A hot reducing gas guidance device, such as a hot reducing gas guidance device 30, having jets 40, is inserted between the surface oxidized solder 18 and the surface oxidized solder 28. A hot reducing gas 31 is exited from the jets 40. The hot reducing gas 31 may be a hot hydrogen gas, a hot cracked ammonia gas, or any other gas which can reduce and melt the surface oxidized solder 18 and 28. The hot reducing gas 31 is passed through the jets 40 of the reducing gas guidance device 30, onto the surface oxidized solder 18 and 28. The hot reducing gas 31 is maintained at the melting and reducing temperature of the solder 18 and 28, such as 300.degree. C. The hot reducing gas 31 is passed upon the solder 18 and 28 for a sufficient period, such as 15 seconds, to melt and purify the surface oxidized solder 18 and 28. Water vapor is formed during reduction of the surface oxides by means of the hot hydrogen gas.

The hot reducing gas guidance device 30 is quickly removed from between the semiconductor flip-chip 14 and the semiconductor flip-chip package 34, as during a period of 1 second. The alignment rod 19 is quickly lowered. The melted and purified solder 18 coalesces with the melted and purified solder 28. The electrodes 16 of the flip-chip 14 are thus reliably electrically connected to the bonding pads 32 of the semiconductor flip-chip package 34, due to the uniform coalescing of the purified solder 18 to the purified solder 28. The semiconductor flip-chip package 34 is thereafter removed from the substrate 24.

When oxidized tin-lead solder 18 and 28 and hot hydrogen reducing gas are used, the hot hydrogen reducing gas combines with the tin oxide and the lead oxide of the surface oxidized tin-lead solder 18 and 28, to form water vapor and melted and purified tin-lead solder 18 and 28. The hot hydrogen gas 31 may be either burning or not burning. Preferably the hot hydrogen gas 31 is not burning, so as to prevent excessive water formation upon the tin-lead solder 18 and 28, during the purifying and melting operation.

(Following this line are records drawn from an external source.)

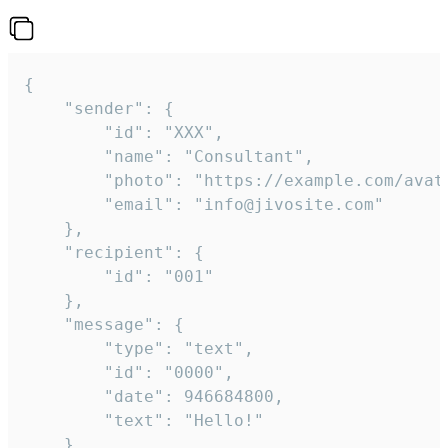
{

	"sender": {

		"id": "XXX",

		"name": "Consultant",

		"photo": "https://example.com/avatar.png",

		"email": "info@jivosite.com"

	},

	"recipient": {

		"id": "001"

	},

	"message": {

		"type": "text",

		"id": "0000",

		"date": 946684800,

		"text": "Hello!"

	}
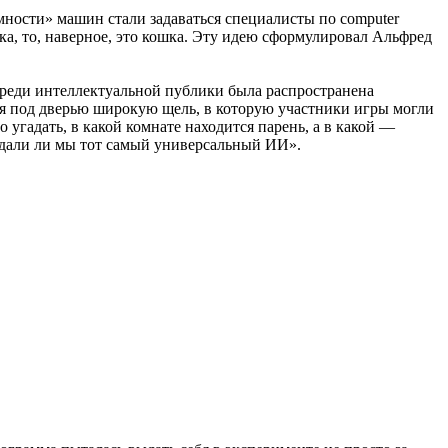
мности» машин стали задаваться специалисты по computer
шка, то, наверное, это кошка. Эту идею сформулировал Альфред
среди интеллектуальной публики была распространена
ляя под дверью широкую щель, в которую участники игры могли
 угадать, в какой комнате находится парень, а в какой —
здали ли мы тот самый универсальный ИИ».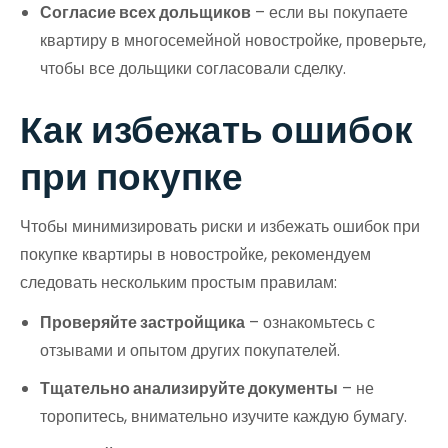
Согласие всех дольщиков
– если вы покупаете
квартиру в многосемейной новостройке, проверьте,
чтобы все дольщики согласовали сделку.
Как избежать ошибок
при покупке
Чтобы минимизировать риски и избежать ошибок при
покупке квартиры в новостройке, рекомендуем
следовать нескольким простым правилам:
Проверяйте застройщика
– ознакомьтесь с
отзывами и опытом других покупателей.
Тщательно анализируйте документы
– не
торопитесь, внимательно изучите каждую бумагу.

FIG. 2 shows the semiconductor flip-chip 14 soldered to the semiconductor flip-chip package 34. The leads 33 extend outwardly from between the semiconductor flip-chip 14 and the semiconductor flip-chip package 34. The semiconductor flip-chip 14 is shown reliably electrically connected to a semiconductor flip-chip package.

Claims

What is claimed is:

1. A method of soldering electrodes of a semiconductor flip-chip, which has surface oxidized solder thereon, to bonding pads of a semiconductor flip-chip package, which has surface oxidized solder thereon, comprising:

a. inserting a flat hollow hot reducing gas guidance device with openings formed therein between solder covered electrodes of a semiconductor flip-chip and solder covered bonding pads of a semiconductor flip-chip package, the openings of the hot reducing gas guidance device being aligned adjacent to said electrodes and said bonding pads to selectively direct a hot reducing gas on said solder covered electrodes and on said solder covered bonding pads;

b. passing a hot reducing gas, having a sufficient temperature to melt the surface oxidized solder, through said hot reducing gas guidance device and through said openings, upon said solder covered electrodes of said semiconductor flip-chip and upon said solder covered bonding pads of said semiconductor flip-chip package for a selected period of time to melt said solder, and also to purify said surface oxidized solder of oxides;

c. quickly removing said hot reducing gas guidance device from between said semiconductor flip-chip and said semiconductor flip-chip package; and then

d. quickly bringing together the melted and purified solder of said semiconductor flip-chip and the melted and purified solder of said semiconductor flip-chip package, so as to reliably electrically connect the semiconductor flip-chip to the semiconductor flip-chip package.

2. The method of claim 1 wherein the hot reducing gas is a hot hydrogen gas.

3. The method of claim 1 wherein the hot reducing gas is a cracked ammonia gas.

4. The method of claim 2 wherein the surface oxidized solder is surface oxidized tin-lead solder.